LA FORTUNA, Alajuela — Standing on the rocky bank of the pool under La Fortuna Waterfall was a lifeguard wearing a life vest, holding a flotation device and sporting a whistle around his neck to warn swimmers when they were doing something dangerous. With my nephews Orpheus and Aladdin in the water, he would be needing the whistle. A lot.
This 70-meter (230-foot) waterfall is one of the most beautiful in Costa Rica and one of the top attractions in the Arenal area. It’s visited by 100,000 people a year, according to its website.
Just 5.5 km southwest of La Fortuna, it’s easy to get to on a road that’s only partly paved but in pretty good condition.
From the entrance, where you pay $11 to get in, it’s a 15-minute walk to the fall, with gorgeous jungle views all around. There are well-built stairs until about halfway down, when you move to an easily negotiable trail. When we visited, men were hard at work building an extension of the stairs all the way to the bottom.
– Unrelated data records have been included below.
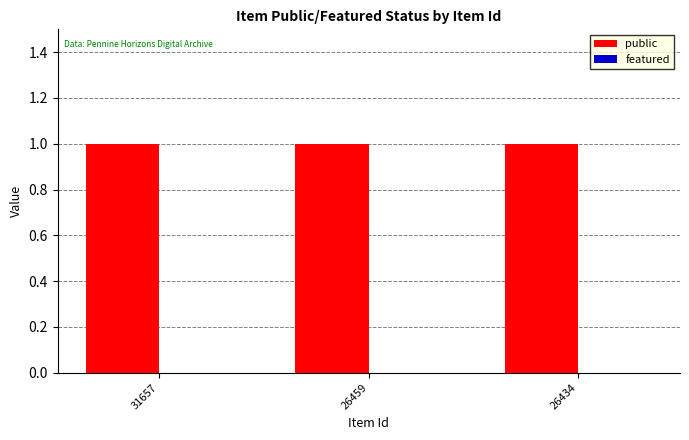

Reading left to right, transcribe all the data shown in this chart.

public: 1	1	1
featured: 0	0	0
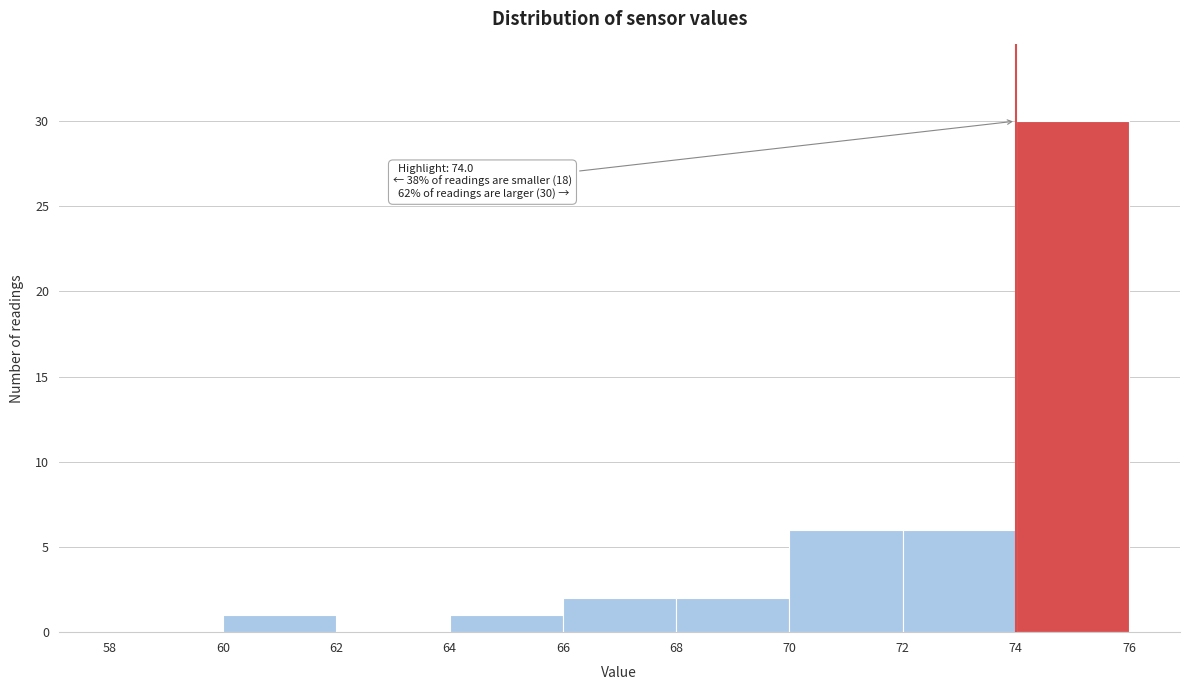

Which range on the x-axis has the tallest bar?

74 to 76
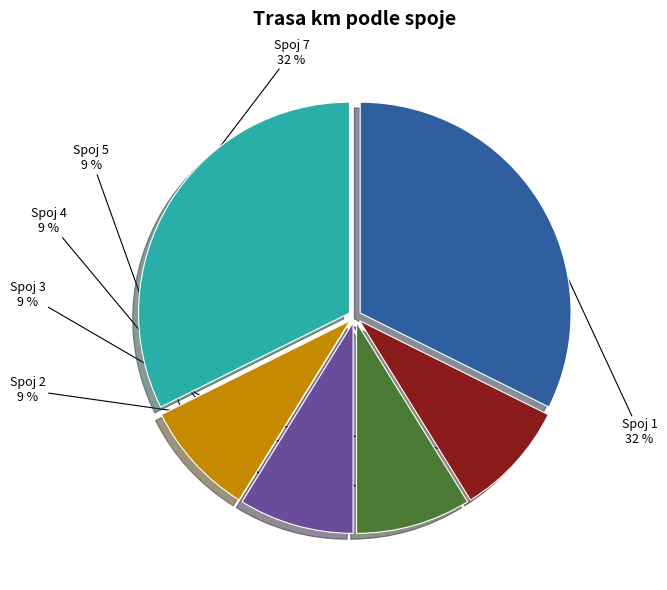

Is Spoj 5 the majority of the pie?

No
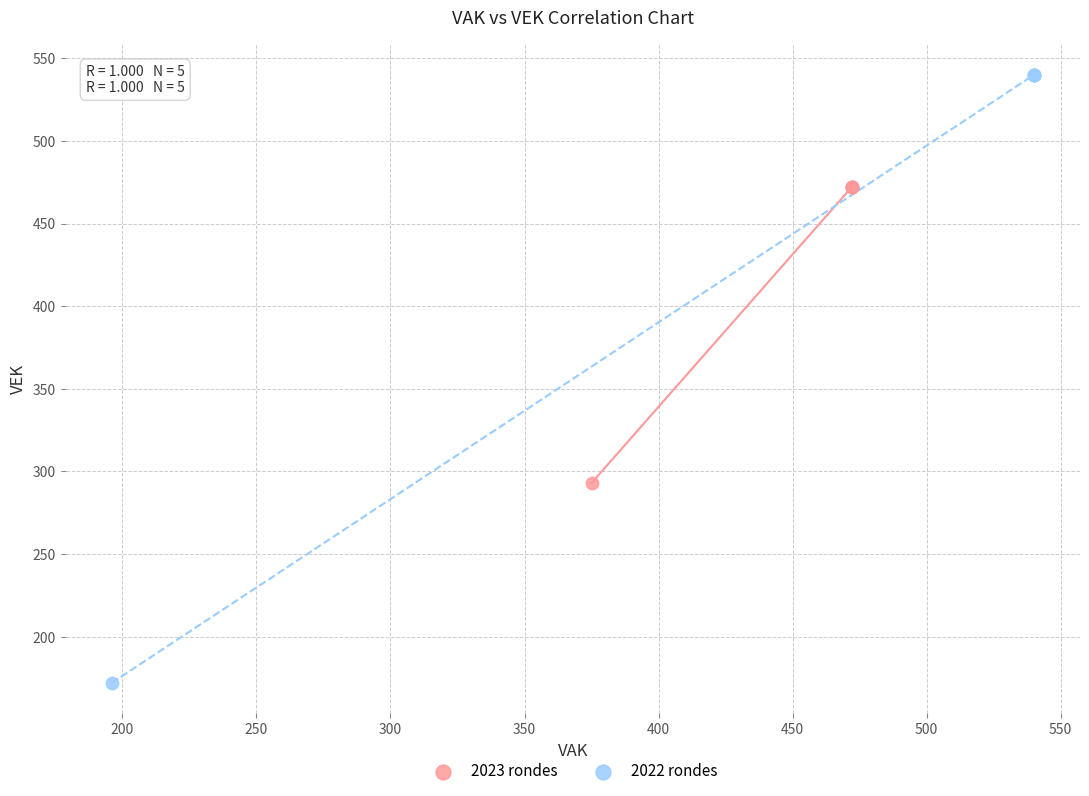

Which series has the widest spread of Y values?

2022 rondes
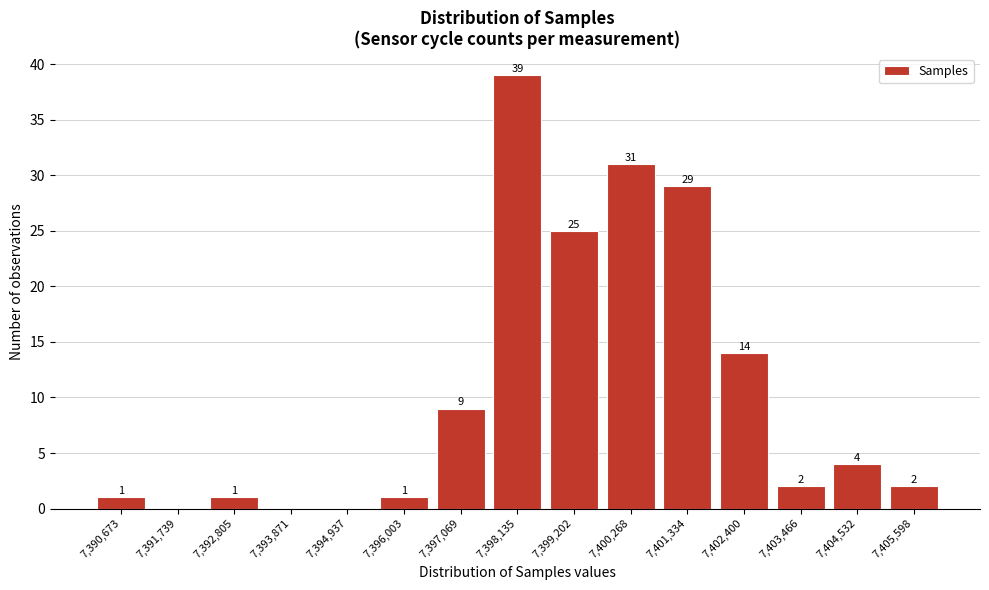

Reading left to right, transcribe all the data shown in this chart.

7,390,673=1	7,391,739=0	7,392,805=1	7,393,871=0	7,394,937=0	7,396,003=1	7,397,069=9	7,398,135=39	7,399,202=25	7,400,268=31	7,401,334=29	7,402,400=14	7,403,466=2	7,404,532=4	7,405,598=2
Orpheus and Aladdin plunged into the pool ahead of me and fought the powerful current trying to wade/swim as close to the fall as possible. I found it’s nearly impossible to get very close because of the huge amount of water blasting outward from the place where the fall hits the pool.
But Orpheus and Aladdin got close enough to earn their first whistle. The lifeguard warned them against getting too close, as the currents can suck you under in the deeper places.
I was in no danger of getting the whistle, as I couldn’t get too close if I tried. But it was fun to try staggering forward in waist-deep water with the spray blasting me in the face.
Orpheus decided to venture to the right, where the water gets deep, earning his second whistle. And when he appeared to ignore the warning, the whistle blew again, and again.
Orpheus ended up on the right shore and decided to walk back to the front around the edge.
I climbed out of the water and asked the lifeguard, whose name was John Ramírez López, what the dangers were.
“In the swimming area, you don’t want to go to the right or to the left, but head for a single point,” he said. “Over time the river changes, so you can walk in a circle around the pool, but it’s been raining here for four days, and so the water is really powerful. So it’s not recommended to get too close. Just go to one place.”
He said he has to rescue people about two or three times a month, but all have survived, “gracias a Dios.”
“People get curious to walk around the edge,” he said. “There’s one part that’s pure sand and then it drops off, and you can’t kick your feet to go up. You have to take a deep breath and then swim under.”
I’ll pass.
Soon Orpheus was back in the middle of the pool and was now venturing to the left.
“PEET!” went the whistle. And when that went unheeded, Ramírez whistled twice more.
“Is that your friend?” he asked me.
“My nephew,” I said. “He’s kind of crazy. But very strong.”
In my opinion, this swimming area needs a big sign that tells people where to swim and where not to swim, and warns of the deep places and powerful currents that can suck you under.
We headed back, and I tried counting the stairs from the pool to the top. I might have miscounted where I stopped to chat with someone.
But I counted a total of 492.
IF YOU GO
Getting there: You can take a taxi from La Fortuna for about $10, according to the waterfall’s website. To drive there, head south of town on the road toward La Tigra, and look for the sign instructing you to turn right shortly after Arenal Country Inn.